### [What you need to do]
Copy the passage about Jackie Kennedy from "In 1968, Jackie" up to and including "two years later.", putting "shipping magnate" in place of "shipping tycoon".

### [Source extract]
In 1963, the couple’s second son Patrick was born prematurely and died just two days old.

Jackie was deeply affected and “entered a state of depression”, recuperating on the yacht of her friend Aristotle Onassis before returning to America two months later, apologising for being away so long but explaining she had been “melancholy after the death of my baby”.

Horribly, barely a month after she returned to the US, JFK was shot and killed as he sat beside her in a limousine driving through Dallas.

The pictures of Jackie, still wearing the suit spattered with her husband’s blood, standing next to Lyndon B Johnson as he’s sworn in on board Air Force One are still chilling.

After the assassination, Jackie relied heavily on her brother-in-law Robert F Kennedy who became a sort of surrogate father to her children.

She supported his presidential campaign but when he, too, was murdered she suffered a relapse of her depression and came to fear for her life and those of her children, saying: “If they’re killing Kennedys, then my children are targets. I want to get out of this country.”

In 1968, Jackie married the aforementioned Onassis, a Greek shipping tycoon, but even then her happiness lasted just five years.

Onassis’ health deteriorated after the 1973 death of his son in a plane crash and he died two years later.

He was 69, she found herself widowed for a second time aged just 45.

A wealthy woman, Jackie relocated to New York and forged a career as a book editor while also campaigning to protect Manhattan’s historic buildings.

She remained the subject of considerable press attention, most notoriously from paparazzi photographer Ron Galella who followed her around and took candid photos without permission, forcing her to take a restraining order out on him which brought attention to the modern phenomenon of “being papped”.

From 1980 Jackie had a close relationship with Maurice Tempelsman, an estranged Belgian industrialist and diamond merchant that only ended with her death.

Jackie was thrown from her horse and on examination a swollen lymph gland was detected. Initially dismissed as an infection, her health deteriorated over six months and non-Hodgkin lymphoma was detected.

The initial prognosis was good but even after chemotherapy the cancer spread to her spinal cord, brain and liver, and she died in her sleep.

[Stored data]
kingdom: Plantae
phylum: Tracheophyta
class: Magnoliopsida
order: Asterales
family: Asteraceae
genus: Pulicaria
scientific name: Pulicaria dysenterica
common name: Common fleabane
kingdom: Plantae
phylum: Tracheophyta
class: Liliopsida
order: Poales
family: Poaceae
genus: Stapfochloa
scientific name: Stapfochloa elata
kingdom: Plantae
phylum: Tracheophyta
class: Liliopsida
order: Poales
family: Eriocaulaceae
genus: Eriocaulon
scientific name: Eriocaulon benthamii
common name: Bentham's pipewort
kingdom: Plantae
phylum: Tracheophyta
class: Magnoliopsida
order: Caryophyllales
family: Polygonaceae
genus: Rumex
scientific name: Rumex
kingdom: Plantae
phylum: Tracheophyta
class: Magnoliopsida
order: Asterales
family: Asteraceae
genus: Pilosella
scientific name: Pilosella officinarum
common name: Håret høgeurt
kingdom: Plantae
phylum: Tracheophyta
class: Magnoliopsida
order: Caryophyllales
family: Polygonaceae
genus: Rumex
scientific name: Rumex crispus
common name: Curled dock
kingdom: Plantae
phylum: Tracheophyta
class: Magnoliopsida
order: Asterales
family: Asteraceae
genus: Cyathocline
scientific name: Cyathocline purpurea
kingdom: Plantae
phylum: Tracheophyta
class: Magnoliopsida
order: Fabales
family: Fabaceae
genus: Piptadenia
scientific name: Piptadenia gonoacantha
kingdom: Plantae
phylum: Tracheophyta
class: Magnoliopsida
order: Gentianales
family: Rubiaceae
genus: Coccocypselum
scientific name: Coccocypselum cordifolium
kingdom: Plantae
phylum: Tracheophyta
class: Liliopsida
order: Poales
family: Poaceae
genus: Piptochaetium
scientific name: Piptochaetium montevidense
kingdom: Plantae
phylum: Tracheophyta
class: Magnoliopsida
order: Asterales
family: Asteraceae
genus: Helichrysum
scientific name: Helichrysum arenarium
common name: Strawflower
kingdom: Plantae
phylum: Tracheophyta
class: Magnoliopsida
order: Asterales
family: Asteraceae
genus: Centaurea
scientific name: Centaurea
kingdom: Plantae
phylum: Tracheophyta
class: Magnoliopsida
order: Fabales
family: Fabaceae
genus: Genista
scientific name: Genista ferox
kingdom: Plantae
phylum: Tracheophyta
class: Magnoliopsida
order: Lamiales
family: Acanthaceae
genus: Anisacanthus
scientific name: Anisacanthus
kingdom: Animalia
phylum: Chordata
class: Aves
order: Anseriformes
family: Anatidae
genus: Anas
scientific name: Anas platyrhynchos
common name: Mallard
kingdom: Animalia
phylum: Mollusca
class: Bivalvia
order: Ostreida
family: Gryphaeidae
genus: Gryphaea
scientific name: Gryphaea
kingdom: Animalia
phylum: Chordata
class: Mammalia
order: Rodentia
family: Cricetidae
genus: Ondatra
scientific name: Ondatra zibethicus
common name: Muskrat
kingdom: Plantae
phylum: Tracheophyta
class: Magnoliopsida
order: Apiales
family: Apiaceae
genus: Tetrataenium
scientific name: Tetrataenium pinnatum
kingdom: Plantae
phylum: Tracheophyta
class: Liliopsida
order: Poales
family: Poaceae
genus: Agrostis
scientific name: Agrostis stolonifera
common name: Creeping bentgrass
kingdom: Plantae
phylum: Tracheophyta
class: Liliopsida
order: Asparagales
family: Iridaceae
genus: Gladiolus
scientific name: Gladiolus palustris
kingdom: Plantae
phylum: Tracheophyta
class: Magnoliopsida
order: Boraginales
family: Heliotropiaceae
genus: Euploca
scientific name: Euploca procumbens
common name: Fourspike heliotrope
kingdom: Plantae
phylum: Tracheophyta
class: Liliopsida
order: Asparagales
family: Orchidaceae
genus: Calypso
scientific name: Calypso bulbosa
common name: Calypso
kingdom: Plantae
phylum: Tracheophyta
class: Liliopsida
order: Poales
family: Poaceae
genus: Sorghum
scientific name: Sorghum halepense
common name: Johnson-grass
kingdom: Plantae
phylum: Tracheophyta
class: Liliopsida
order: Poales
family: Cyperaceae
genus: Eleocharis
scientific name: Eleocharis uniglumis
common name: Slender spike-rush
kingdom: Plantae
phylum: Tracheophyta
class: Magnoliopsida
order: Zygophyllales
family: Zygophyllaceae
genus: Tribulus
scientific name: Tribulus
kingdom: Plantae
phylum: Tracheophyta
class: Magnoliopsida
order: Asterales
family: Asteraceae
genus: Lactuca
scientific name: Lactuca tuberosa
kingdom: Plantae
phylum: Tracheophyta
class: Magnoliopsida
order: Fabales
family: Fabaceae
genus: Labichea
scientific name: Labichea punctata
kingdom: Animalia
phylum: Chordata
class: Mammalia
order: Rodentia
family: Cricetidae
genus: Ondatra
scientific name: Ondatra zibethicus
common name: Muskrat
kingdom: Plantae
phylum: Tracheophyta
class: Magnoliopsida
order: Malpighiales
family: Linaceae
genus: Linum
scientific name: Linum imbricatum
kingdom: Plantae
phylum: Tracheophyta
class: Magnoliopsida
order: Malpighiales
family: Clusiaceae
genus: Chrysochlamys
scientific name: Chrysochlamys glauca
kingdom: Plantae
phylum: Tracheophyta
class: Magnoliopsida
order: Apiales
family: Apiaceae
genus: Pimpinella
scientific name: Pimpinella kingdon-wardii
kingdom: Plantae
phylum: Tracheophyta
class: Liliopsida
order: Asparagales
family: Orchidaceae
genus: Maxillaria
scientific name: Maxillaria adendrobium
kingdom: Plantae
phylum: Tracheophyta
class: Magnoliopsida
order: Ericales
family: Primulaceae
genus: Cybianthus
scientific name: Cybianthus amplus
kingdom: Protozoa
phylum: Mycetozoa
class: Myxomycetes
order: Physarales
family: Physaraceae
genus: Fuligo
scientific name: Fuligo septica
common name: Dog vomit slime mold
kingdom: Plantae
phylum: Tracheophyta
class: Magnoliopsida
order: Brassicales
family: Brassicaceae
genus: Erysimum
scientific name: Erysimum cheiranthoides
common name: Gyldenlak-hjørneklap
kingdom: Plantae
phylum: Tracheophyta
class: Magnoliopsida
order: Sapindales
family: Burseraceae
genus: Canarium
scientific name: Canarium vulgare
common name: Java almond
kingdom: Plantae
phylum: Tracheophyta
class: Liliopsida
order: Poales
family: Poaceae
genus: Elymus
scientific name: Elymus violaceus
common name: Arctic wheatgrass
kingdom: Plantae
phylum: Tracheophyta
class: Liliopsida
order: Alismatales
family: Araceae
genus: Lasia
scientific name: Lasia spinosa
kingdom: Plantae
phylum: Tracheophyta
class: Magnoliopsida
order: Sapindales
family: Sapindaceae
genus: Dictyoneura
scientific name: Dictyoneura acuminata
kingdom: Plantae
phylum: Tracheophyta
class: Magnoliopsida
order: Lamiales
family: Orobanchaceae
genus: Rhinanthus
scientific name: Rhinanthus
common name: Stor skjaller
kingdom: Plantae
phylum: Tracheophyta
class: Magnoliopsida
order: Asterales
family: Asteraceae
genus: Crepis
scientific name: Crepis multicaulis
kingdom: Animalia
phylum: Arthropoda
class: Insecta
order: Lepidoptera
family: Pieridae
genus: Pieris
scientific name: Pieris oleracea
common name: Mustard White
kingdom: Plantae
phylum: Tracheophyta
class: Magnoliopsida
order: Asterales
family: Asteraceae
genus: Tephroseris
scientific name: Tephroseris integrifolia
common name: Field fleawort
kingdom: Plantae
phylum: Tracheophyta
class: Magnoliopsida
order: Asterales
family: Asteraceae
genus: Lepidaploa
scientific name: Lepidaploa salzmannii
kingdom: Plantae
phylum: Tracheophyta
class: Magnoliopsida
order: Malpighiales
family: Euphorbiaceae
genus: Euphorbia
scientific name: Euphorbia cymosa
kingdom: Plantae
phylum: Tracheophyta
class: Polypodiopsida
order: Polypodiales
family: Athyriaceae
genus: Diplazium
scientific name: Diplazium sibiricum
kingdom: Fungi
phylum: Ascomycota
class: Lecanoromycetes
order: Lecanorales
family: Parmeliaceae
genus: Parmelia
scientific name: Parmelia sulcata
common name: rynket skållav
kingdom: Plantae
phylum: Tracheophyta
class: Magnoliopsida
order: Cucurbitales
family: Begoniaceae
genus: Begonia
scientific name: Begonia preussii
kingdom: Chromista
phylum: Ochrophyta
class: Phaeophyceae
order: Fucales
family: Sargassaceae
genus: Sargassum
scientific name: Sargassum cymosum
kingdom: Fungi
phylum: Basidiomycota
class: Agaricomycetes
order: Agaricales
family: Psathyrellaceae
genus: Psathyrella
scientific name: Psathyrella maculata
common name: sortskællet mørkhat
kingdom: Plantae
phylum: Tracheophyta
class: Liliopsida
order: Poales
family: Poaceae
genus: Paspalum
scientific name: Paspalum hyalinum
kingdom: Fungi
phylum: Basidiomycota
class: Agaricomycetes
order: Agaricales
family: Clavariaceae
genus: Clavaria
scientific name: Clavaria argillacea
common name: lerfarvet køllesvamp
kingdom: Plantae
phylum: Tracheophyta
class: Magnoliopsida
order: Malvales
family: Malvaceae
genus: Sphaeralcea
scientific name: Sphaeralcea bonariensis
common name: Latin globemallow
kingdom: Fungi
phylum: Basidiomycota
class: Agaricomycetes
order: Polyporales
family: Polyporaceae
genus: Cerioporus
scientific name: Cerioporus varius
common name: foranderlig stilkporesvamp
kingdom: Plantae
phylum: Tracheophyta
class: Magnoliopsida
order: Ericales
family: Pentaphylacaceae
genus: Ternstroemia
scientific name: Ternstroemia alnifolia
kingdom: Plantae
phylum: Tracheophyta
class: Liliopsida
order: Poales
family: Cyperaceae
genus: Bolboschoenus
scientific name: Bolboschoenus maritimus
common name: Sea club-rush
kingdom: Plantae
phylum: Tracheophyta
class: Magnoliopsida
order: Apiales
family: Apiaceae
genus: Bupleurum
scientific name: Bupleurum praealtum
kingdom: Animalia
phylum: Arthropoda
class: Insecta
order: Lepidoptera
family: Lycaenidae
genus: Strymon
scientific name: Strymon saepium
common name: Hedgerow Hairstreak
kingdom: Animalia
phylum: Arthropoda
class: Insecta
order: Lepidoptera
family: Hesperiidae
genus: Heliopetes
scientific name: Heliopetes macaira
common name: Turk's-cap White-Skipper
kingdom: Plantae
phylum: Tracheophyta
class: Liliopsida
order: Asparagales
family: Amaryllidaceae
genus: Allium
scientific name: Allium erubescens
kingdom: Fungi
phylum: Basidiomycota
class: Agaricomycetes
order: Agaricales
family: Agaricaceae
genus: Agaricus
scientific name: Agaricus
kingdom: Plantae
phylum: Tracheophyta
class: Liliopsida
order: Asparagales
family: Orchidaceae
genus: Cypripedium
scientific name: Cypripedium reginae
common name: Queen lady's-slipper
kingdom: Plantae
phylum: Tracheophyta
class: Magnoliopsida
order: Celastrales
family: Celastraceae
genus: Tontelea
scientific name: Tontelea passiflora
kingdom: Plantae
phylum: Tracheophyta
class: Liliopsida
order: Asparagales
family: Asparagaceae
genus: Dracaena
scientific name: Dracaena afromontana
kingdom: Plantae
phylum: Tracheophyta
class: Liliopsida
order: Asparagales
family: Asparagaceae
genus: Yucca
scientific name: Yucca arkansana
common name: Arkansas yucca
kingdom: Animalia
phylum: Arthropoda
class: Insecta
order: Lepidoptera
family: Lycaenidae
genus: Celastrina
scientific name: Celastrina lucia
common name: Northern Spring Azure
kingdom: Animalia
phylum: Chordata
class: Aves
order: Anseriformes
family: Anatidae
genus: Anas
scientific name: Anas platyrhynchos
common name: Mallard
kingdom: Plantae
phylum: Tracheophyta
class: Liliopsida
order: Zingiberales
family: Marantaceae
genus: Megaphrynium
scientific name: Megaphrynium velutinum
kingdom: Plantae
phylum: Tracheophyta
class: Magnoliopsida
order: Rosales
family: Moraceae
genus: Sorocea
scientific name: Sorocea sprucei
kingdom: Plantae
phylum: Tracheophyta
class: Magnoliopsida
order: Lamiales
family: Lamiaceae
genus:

### [Solution]
In 1968, Jackie married the aforementioned Onassis, a Greek shipping magnate, but even then her happiness lasted just five years.

Onassis’ health deteriorated after the 1973 death of his son in a plane crash and he died two years later.